Bye, bye Big Mac: McDonald's knock-off restaurants open in Russia
Company says it plans to create its own 'better' equivalent of the iconic burger
It might look and smell like McDonald's, but now it's Vkusno & tochka. The golden arches are gone, the Filet-O-Fish is simply a fish burger. The Big Mac has left Russia.
A new era for Russia's fast-food and economic scene dawned on Sunday, as McDonald's restaurants flung open their doors in Moscow under new Russian ownership and with the new name, which translates as "Tasty and that's it."
The unveiling of the rebranded outlets, more than three decades after the American burger giant first opened its doors in Moscow in a symbolic thaw between East and West, is once again a stark sign of a new world order.
The reopenings took place on Russia Day, a holiday celebrating national pride.
The fortunes of the chain, which McDonald's sold when it exited the country over Russia's invasion of Ukraine, could provide a test of how successfully the economy can become more self-sufficient and withstand Western sanctions.
On Sunday, scores of people lined up outside what was formerly the chain's flagship restaurant in Pushkin Square, central Moscow. The outlet sported a new logo — a stylized burger with two fries — plus a slogan reading: "The name changes, love stays."
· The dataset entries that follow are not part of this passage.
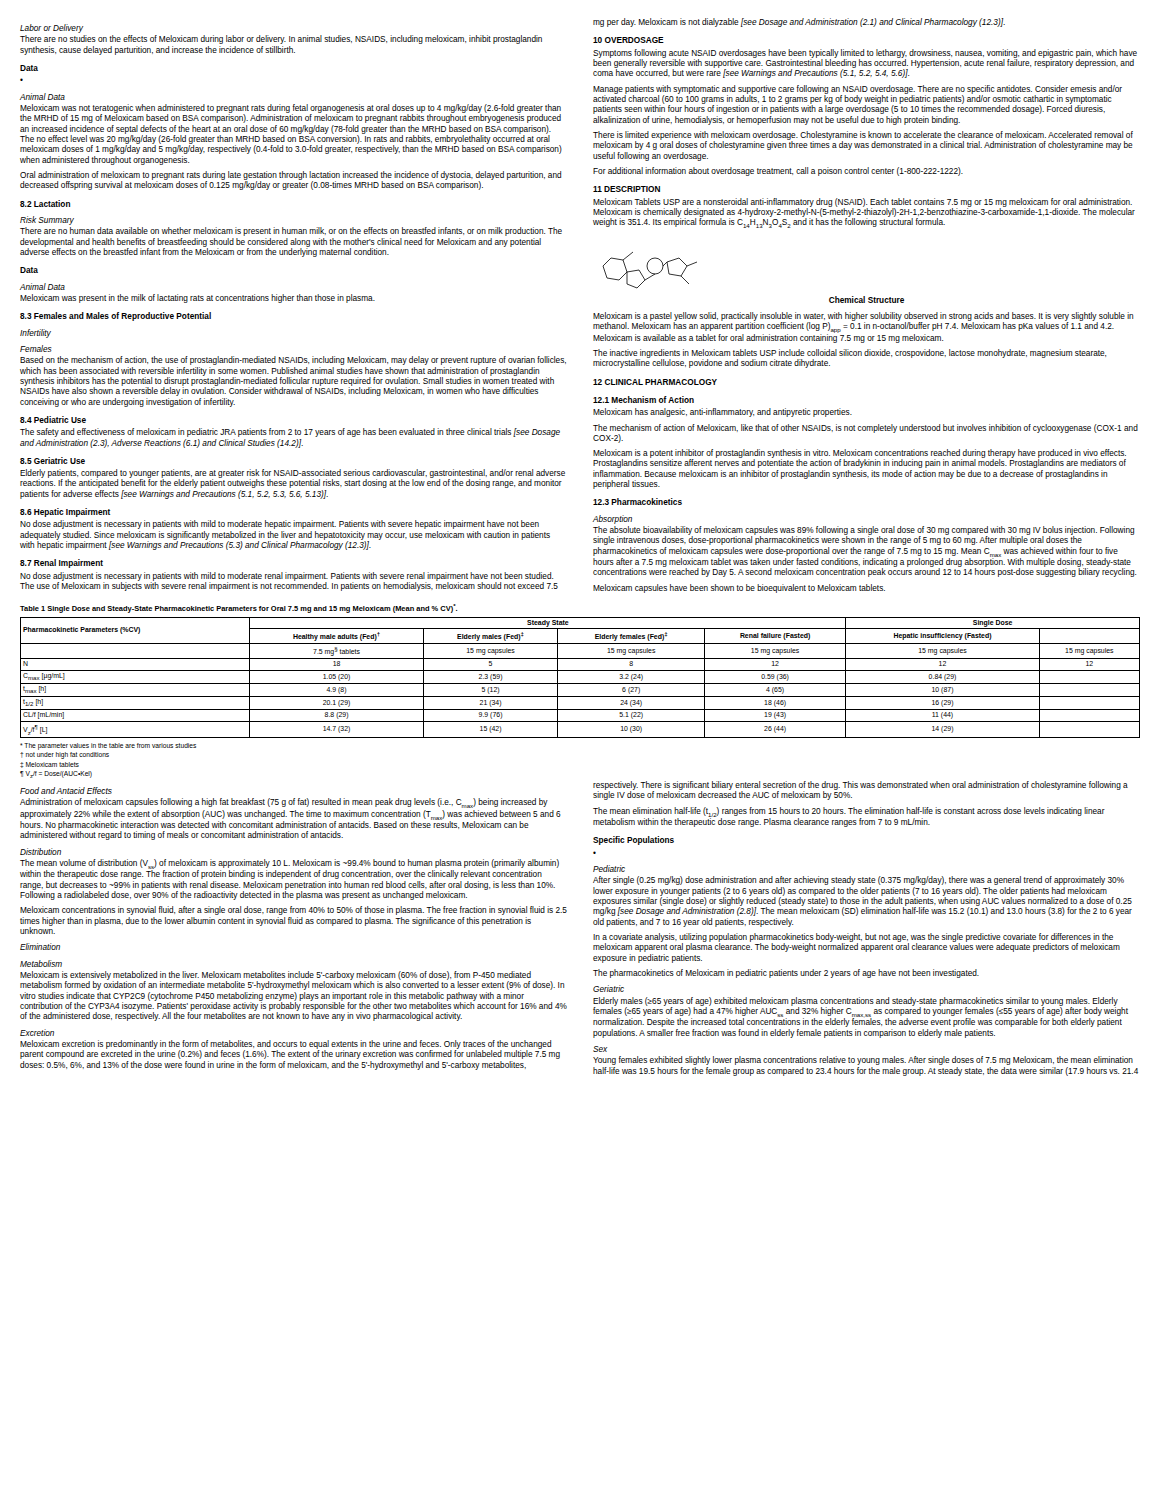Labor or Delivery
There are no studies on the effects of Meloxicam during labor or delivery. In animal studies, NSAIDS, including meloxicam, inhibit prostaglandin synthesis, cause delayed parturition, and increase the incidence of stillbirth.
Data
•
Animal Data
Meloxicam was not teratogenic when administered to pregnant rats during fetal organogenesis at oral doses up to 4 mg/kg/day (2.6-fold greater than the MRHD of 15 mg of Meloxicam based on BSA comparison). Administration of meloxicam to pregnant rabbits throughout embryogenesis produced an increased incidence of septal defects of the heart at an oral dose of 60 mg/kg/day (78-fold greater than the MRHD based on BSA comparison). The no effect level was 20 mg/kg/day (26-fold greater than MRHD based on BSA conversion). In rats and rabbits, embryolethality occurred at oral meloxicam doses of 1 mg/kg/day and 5 mg/kg/day, respectively (0.4-fold to 3.0-fold greater, respectively, than the MRHD based on BSA comparison) when administered throughout organogenesis.
Oral administration of meloxicam to pregnant rats during late gestation through lactation increased the incidence of dystocia, delayed parturition, and decreased offspring survival at meloxicam doses of 0.125 mg/kg/day or greater (0.08-times MRHD based on BSA comparison).
8.2 Lactation
Risk Summary
There are no human data available on whether meloxicam is present in human milk, or on the effects on breastfed infants, or on milk production. The developmental and health benefits of breastfeeding should be considered along with the mother's clinical need for Meloxicam and any potential adverse effects on the breastfed infant from the Meloxicam or from the underlying maternal condition.
Data
Animal Data
Meloxicam was present in the milk of lactating rats at concentrations higher than those in plasma.
8.3 Females and Males of Reproductive Potential
Infertility
Females
Based on the mechanism of action, the use of prostaglandin-mediated NSAIDs, including Meloxicam, may delay or prevent rupture of ovarian follicles, which has been associated with reversible infertility in some women. Published animal studies have shown that administration of prostaglandin synthesis inhibitors has the potential to disrupt prostaglandin-mediated follicular rupture required for ovulation. Small studies in women treated with NSAIDs have also shown a reversible delay in ovulation. Consider withdrawal of NSAIDs, including Meloxicam, in women who have difficulties conceiving or who are undergoing investigation of infertility.
8.4 Pediatric Use
The safety and effectiveness of meloxicam in pediatric JRA patients from 2 to 17 years of age has been evaluated in three clinical trials [see Dosage and Administration (2.3), Adverse Reactions (6.1) and Clinical Studies (14.2)].
8.5 Geriatric Use
Elderly patients, compared to younger patients, are at greater risk for NSAID-associated serious cardiovascular, gastrointestinal, and/or renal adverse reactions. If the anticipated benefit for the elderly patient outweighs these potential risks, start dosing at the low end of the dosing range, and monitor patients for adverse effects [see Warnings and Precautions (5.1, 5.2, 5.3, 5.6, 5.13)].
8.6 Hepatic Impairment
No dose adjustment is necessary in patients with mild to moderate hepatic impairment. Patients with severe hepatic impairment have not been adequately studied. Since meloxicam is significantly metabolized in the liver and hepatotoxicity may occur, use meloxicam with caution in patients with hepatic impairment [see Warnings and Precautions (5.3) and Clinical Pharmacology (12.3)].
8.7 Renal Impairment
No dose adjustment is necessary in patients with mild to moderate renal impairment. Patients with severe renal impairment have not been studied. The use of Meloxicam in subjects with severe renal impairment is not recommended. In patients on hemodialysis, meloxicam should not exceed 7.5 mg per day. Meloxicam is not dialyzable [see Dosage and Administration (2.1) and Clinical Pharmacology (12.3)].
10 OVERDOSAGE
Symptoms following acute NSAID overdosages have been typically limited to lethargy, drowsiness, nausea, vomiting, and epigastric pain, which have been generally reversible with supportive care. Gastrointestinal bleeding has occurred. Hypertension, acute renal failure, respiratory depression, and coma have occurred, but were rare [see Warnings and Precautions (5.1, 5.2, 5.4, 5.6)].
Manage patients with symptomatic and supportive care following an NSAID overdosage. There are no specific antidotes. Consider emesis and/or activated charcoal (60 to 100 grams in adults, 1 to 2 grams per kg of body weight in pediatric patients) and/or osmotic cathartic in symptomatic patients seen within four hours of ingestion or in patients with a large overdosage (5 to 10 times the recommended dosage). Forced diuresis, alkalinization of urine, hemodialysis, or hemoperfusion may not be useful due to high protein binding.
There is limited experience with meloxicam overdosage. Cholestyramine is known to accelerate the clearance of meloxicam. Accelerated removal of meloxicam by 4 g oral doses of cholestyramine given three times a day was demonstrated in a clinical trial. Administration of cholestyramine may be useful following an overdosage.
For additional information about overdosage treatment, call a poison control center (1-800-222-1222).
11 DESCRIPTION
Meloxicam Tablets USP are a nonsteroidal anti-inflammatory drug (NSAID). Each tablet contains 7.5 mg or 15 mg meloxicam for oral administration. Meloxicam is chemically designated as 4-hydroxy-2-methyl-N-(5-methyl-2-thiazolyl)-2H-1,2-benzothiazine-3-carboxamide-1,1-dioxide. The molecular weight is 351.4. Its empirical formula is C14H13N3O4S2 and it has the following structural formula.
Chemical Structure
Meloxicam is a pastel yellow solid, practically insoluble in water, with higher solubility observed in strong acids and bases. It is very slightly soluble in methanol. Meloxicam has an apparent partition coefficient (log P)app = 0.1 in n-octanol/buffer pH 7.4. Meloxicam has pKa values of 1.1 and 4.2. Meloxicam is available as a tablet for oral administration containing 7.5 mg or 15 mg meloxicam.
The inactive ingredients in Meloxicam tablets USP include colloidal silicon dioxide, crospovidone, lactose monohydrate, magnesium stearate, microcrystalline cellulose, povidone and sodium citrate dihydrate.
12 CLINICAL PHARMACOLOGY
12.1 Mechanism of Action
Meloxicam has analgesic, anti-inflammatory, and antipyretic properties.
The mechanism of action of Meloxicam, like that of other NSAIDs, is not completely understood but involves inhibition of cyclooxygenase (COX-1 and COX-2).
Meloxicam is a potent inhibitor of prostaglandin synthesis in vitro. Meloxicam concentrations reached during therapy have produced in vivo effects. Prostaglandins sensitize afferent nerves and potentiate the action of bradykinin in inducing pain in animal models. Prostaglandins are mediators of inflammation. Because meloxicam is an inhibitor of prostaglandin synthesis, its mode of action may be due to a decrease of prostaglandins in peripheral tissues.
12.3 Pharmacokinetics
Absorption
The absolute bioavailability of meloxicam capsules was 89% following a single oral dose of 30 mg compared with 30 mg IV bolus injection. Following single intravenous doses, dose-proportional pharmacokinetics were shown in the range of 5 mg to 60 mg. After multiple oral doses the pharmacokinetics of meloxicam capsules were dose-proportional over the range of 7.5 mg to 15 mg. Mean Cmax was achieved within four to five hours after a 7.5 mg meloxicam tablet was taken under fasted conditions, indicating a prolonged drug absorption. With multiple dosing, steady-state concentrations were reached by Day 5. A second meloxicam concentration peak occurs around 12 to 14 hours post-dose suggesting biliary recycling.
Meloxicam capsules have been shown to be bioequivalent to Meloxicam tablets.
Table 1 Single Dose and Steady-State Pharmacokinetic Parameters for Oral 7.5 mg and 15 mg Meloxicam (Mean and % CV)*.
| Pharmacokinetic Parameters (%CV) | Steady State | Single Dose |
| --- | --- | --- |
| Healthy male adults (Fed) † | Elderly males (Fed) ‡ | Elderly females (Fed) ‡ | Renal failure (Fasted) | Hepatic insufficiency (Fasted) | |
| | 7.5 mg § tablets | 15 mg capsules | 15 mg capsules | 15 mg capsules | 15 mg capsules | 15 mg capsules |
| N | 18 | 5 | 8 | 12 | 12 | 12 |
| C max [µg/mL] | 1.05 (20) | 2.3 (59) | 3.2 (24) | 0.59 (36) | 0.84 (29) | |
| t max [h] | 4.9 (8) | 5 (12) | 6 (27) | 4 (65) | 10 (87) | |
| t 1/2 [h] | 20.1 (29) | 21 (34) | 24 (34) | 18 (46) | 16 (29) | |
| CL/f [mL/min] | 8.8 (29) | 9.9 (76) | 5.1 (22) | 19 (43) | 11 (44) | |
| V z /f ¶ [L] | 14.7 (32) | 15 (42) | 10 (30) | 26 (44) | 14 (29) | |
* The parameter values in the table are from various studies
† not under high fat conditions
‡ Meloxicam tablets
¶ Vz/f = Dose/(AUC•Kel)
Food and Antacid Effects
Administration of meloxicam capsules following a high fat breakfast (75 g of fat) resulted in mean peak drug levels (i.e., Cmax) being increased by approximately 22% while the extent of absorption (AUC) was unchanged. The time to maximum concentration (Tmax) was achieved between 5 and 6 hours. No pharmacokinetic interaction was detected with concomitant administration of antacids. Based on these results, Meloxicam can be administered without regard to timing of meals or concomitant administration of antacids.
Distribution
The mean volume of distribution (Vss) of meloxicam is approximately 10 L. Meloxicam is ~99.4% bound to human plasma protein (primarily albumin) within the therapeutic dose range. The fraction of protein binding is independent of drug concentration, over the clinically relevant concentration range, but decreases to ~99% in patients with renal disease. Meloxicam penetration into human red blood cells, after oral dosing, is less than 10%. Following a radiolabeled dose, over 90% of the radioactivity detected in the plasma was present as unchanged meloxicam.
Meloxicam concentrations in synovial fluid, after a single oral dose, range from 40% to 50% of those in plasma. The free fraction in synovial fluid is 2.5 times higher than in plasma, due to the lower albumin content in synovial fluid as compared to plasma. The significance of this penetration is unknown.
Elimination
Metabolism
Meloxicam is extensively metabolized in the liver. Meloxicam metabolites include 5'-carboxy meloxicam (60% of dose), from P-450 mediated metabolism formed by oxidation of an intermediate metabolite 5'-hydroxymethyl meloxicam which is also converted to a lesser extent (9% of dose). In vitro studies indicate that CYP2C9 (cytochrome P450 metabolizing enzyme) plays an important role in this metabolic pathway with a minor contribution of the CYP3A4 isozyme. Patients' peroxidase activity is probably responsible for the other two metabolites which account for 16% and 4% of the administered dose, respectively. All the four metabolites are not known to have any in vivo pharmacological activity.
Excretion
Meloxicam excretion is predominantly in the form of metabolites, and occurs to equal extents in the urine and feces. Only traces of the unchanged parent compound are excreted in the urine (0.2%) and feces (1.6%). The extent of the urinary excretion was confirmed for unlabeled multiple 7.5 mg doses: 0.5%, 6%, and 13% of the dose were found in urine in the form of meloxicam, and the 5'-hydroxymethyl and 5'-carboxy metabolites, respectively. There is significant biliary enteral secretion of the drug. This was demonstrated when oral administration of cholestyramine following a single IV dose of meloxicam decreased the AUC of meloxicam by 50%.
The mean elimination half-life (t1/2) ranges from 15 hours to 20 hours. The elimination half-life is constant across dose levels indicating linear metabolism within the therapeutic dose range. Plasma clearance ranges from 7 to 9 mL/min.
Specific Populations
•
Pediatric
After single (0.25 mg/kg) dose administration and after achieving steady state (0.375 mg/kg/day), there was a general trend of approximately 30% lower exposure in younger patients (2 to 6 years old) as compared to the older patients (7 to 16 years old). The older patients had meloxicam exposures similar (single dose) or slightly reduced (steady state) to those in the adult patients, when using AUC values normalized to a dose of 0.25 mg/kg [see Dosage and Administration (2.8)]. The mean meloxicam (SD) elimination half-life was 15.2 (10.1) and 13.0 hours (3.8) for the 2 to 6 year old patients, and 7 to 16 year old patients, respectively.
In a covariate analysis, utilizing population pharmacokinetics body-weight, but not age, was the single predictive covariate for differences in the meloxicam apparent oral plasma clearance. The body-weight normalized apparent oral clearance values were adequate predictors of meloxicam exposure in pediatric patients.
The pharmacokinetics of Meloxicam in pediatric patients under 2 years of age have not been investigated.
Geriatric
Elderly males (≥65 years of age) exhibited meloxicam plasma concentrations and steady-state pharmacokinetics similar to young males. Elderly females (≥65 years of age) had a 47% higher AUCss and 32% higher Cmax,ss as compared to younger females (≤55 years of age) after body weight normalization. Despite the increased total concentrations in the elderly females, the adverse event profile was comparable for both elderly patient populations. A smaller free fraction was found in elderly female patients in comparison to elderly male patients.
Sex
Young females exhibited slightly lower plasma concentrations relative to young males. After single doses of 7.5 mg Meloxicam, the mean elimination half-life was 19.5 hours for the female group as compared to 23.4 hours for the male group. At steady state, the data were similar (17.9 hours vs. 21.4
The lineup was significantly smaller than the thousands of people who thronged to the original McDonald's that opened there in 1990, during the Soviet era.
Vkusno & tochka's menu was also smaller and did not offer the Big Mac or some other burgers and desserts, such as the McFlurry.
A double cheeseburger was going for 129 rubles ($2.84 Cdn), compared with roughly 160 rubles under McDonald's, and a fish burger was selling for 169 rubles, compared with about 190 rubles previously.
The composition of burgers has not changed and the equipment from McDonald's has remained, said Alexander Merkulov, quality manager at the new company.
McDonald's closed its Russian restaurants in March and said in mid-May that it had decided to leave the country altogether.
In a sign of the haste with which the new owners have had to rebrand in time for the launch, much of the packaging for fries and burgers was plain white, as were drink cups, while takeout bags were plain brown. The old McDonald's logo on packets of ketchup and other sauces was covered over with makeshift black markings.
Sergei, a 15-year-old customer, saw little difference, though.
"The taste has stayed the same," he said as he tucked into a chicken burger and fries. "The cola is different, but there really is no change to the burger."
Hundreds more restaurants to open
The flagship Moscow restaurant is among 15 rebranded outlets that are initially opening in and around the capital on Sunday. Oleg Paroev, CEO of Vkusno & tochka, said the company was planning to reopen 200 restaurants in Russia by the end of June and all 850 by the end of the summer.
"For three months we did not work," said Ruzanna, manager of a Moscow branch that is due to open in July. "Everyone is very pleased."
The chain will keep its old McDonald's interior but will expunge any references to its former name, said Paroev, who was appointed Russia McDonald's CEO weeks before Moscow sent tens of thousands of troops into Ukraine on Feb. 24.
"Our goal is that our guests do not notice a difference either in quality or ambience," Paroev told a news conference in the restaurant. He said the chain would keep "affordable prices," though he added that prices would likely rise due to inflation, but not higher than its competitors.
Siberian businessman Alexander Govor, the chain's new owner, told Reuters that it would look to launch something similar to McDonald's flagship Big Mac.
"We don't have the right to use some colours, we don't have the right to use the golden arches, we don't have the right to use any mention of McDonald's," he said.
"The Big Mac is the story of McDonald's. We will definitely do something similar," he said. "We will try to do something even better so that our visitors and guests like this dish."
Govor said up to seven billion rubles ($125.56 million) would be invested this year in the business, which employs more than 50,000 people.
"The corporation asked me to, first of all, keep the headcount, to provide people with work. That's what I'm going to do," he added.
Govor said the company is looking for new suppliers of soft drinks because Coca-Cola has said it's suspending its business in Russia.
Moments after the news conference ended, a man stood up in front of the cameras holding a sign that read "Bring back the Big Mac." He was swiftly escorted out by restaurant staff.